ECLI:NL:RBROT:2020:5329
Rechtbank Rotterdam
- Voorlopige voorziening
- Rechtspraak.nl
Afwijzing verzoek om voorlopige voorziening inzake intrekking exploitatievergunning
Op 18 juni 2020 heeft de voorzieningenrechter van de Rechtbank Rotterdam uitspraak gedaan in een zaak waarin verzoekster, een restaurant, een voorlopige voorziening heeft verzocht tegen de intrekking van haar exploitatievergunning door de burgemeester van Capelle aan den IJssel.

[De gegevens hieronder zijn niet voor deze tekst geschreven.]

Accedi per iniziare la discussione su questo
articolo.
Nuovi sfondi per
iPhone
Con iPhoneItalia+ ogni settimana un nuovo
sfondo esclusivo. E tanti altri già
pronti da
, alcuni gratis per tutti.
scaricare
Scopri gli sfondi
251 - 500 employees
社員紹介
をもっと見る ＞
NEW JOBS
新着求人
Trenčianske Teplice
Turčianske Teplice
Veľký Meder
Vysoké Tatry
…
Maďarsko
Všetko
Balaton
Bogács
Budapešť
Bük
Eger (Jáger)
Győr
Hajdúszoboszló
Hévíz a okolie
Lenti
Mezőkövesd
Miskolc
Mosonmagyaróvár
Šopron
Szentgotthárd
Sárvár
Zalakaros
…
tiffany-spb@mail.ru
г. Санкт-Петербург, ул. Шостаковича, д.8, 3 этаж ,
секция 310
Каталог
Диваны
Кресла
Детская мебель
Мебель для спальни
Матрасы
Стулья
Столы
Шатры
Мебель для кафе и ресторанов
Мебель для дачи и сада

De burgemeester had de vergunning ingetrokken op basis van het niet volledig aanleveren van gevraagde gegevens, wat werd beschouwd als een ernstig gevaar voor het gebruik van de vergunning voor strafbare feiten. Verzoekster stelde dat er sprake was van spoedeisend belang, omdat zij haar restaurant weer wilde openen na een periode van onzekerheid en omzetverlies door de coronamaatregelen.
De voorzieningenrechter oordeelde echter dat verzoekster niet aannemelijk had gemaakt dat er sprake was van onverwijlde spoed. De rechter wees erop dat de beslissing op het bezwaar van verzoekster naar verwachting binnen twee weken zou worden genomen en dat er geen acute noodsituatie was die een voorlopige voorziening rechtvaardigde. De voorzieningenrechter concludeerde dat louter omzetverlies onvoldoende was voor het treffen van een voorlopige voorziening en dat er geen sprake was van een apert onrechtmatig besluit. Daarom werd het verzoek om voorlopige voorziening afgewezen.
De uitspraak werd gedaan zonder openbare zitting, als gevolg van de coronamaatregelen, en is op 18 juni 2020 door mr. A.P. Hameete in aanwezigheid van griffier mr. W. van den Berg vastgesteld. Tegen deze uitspraak staat geen rechtsmiddel open.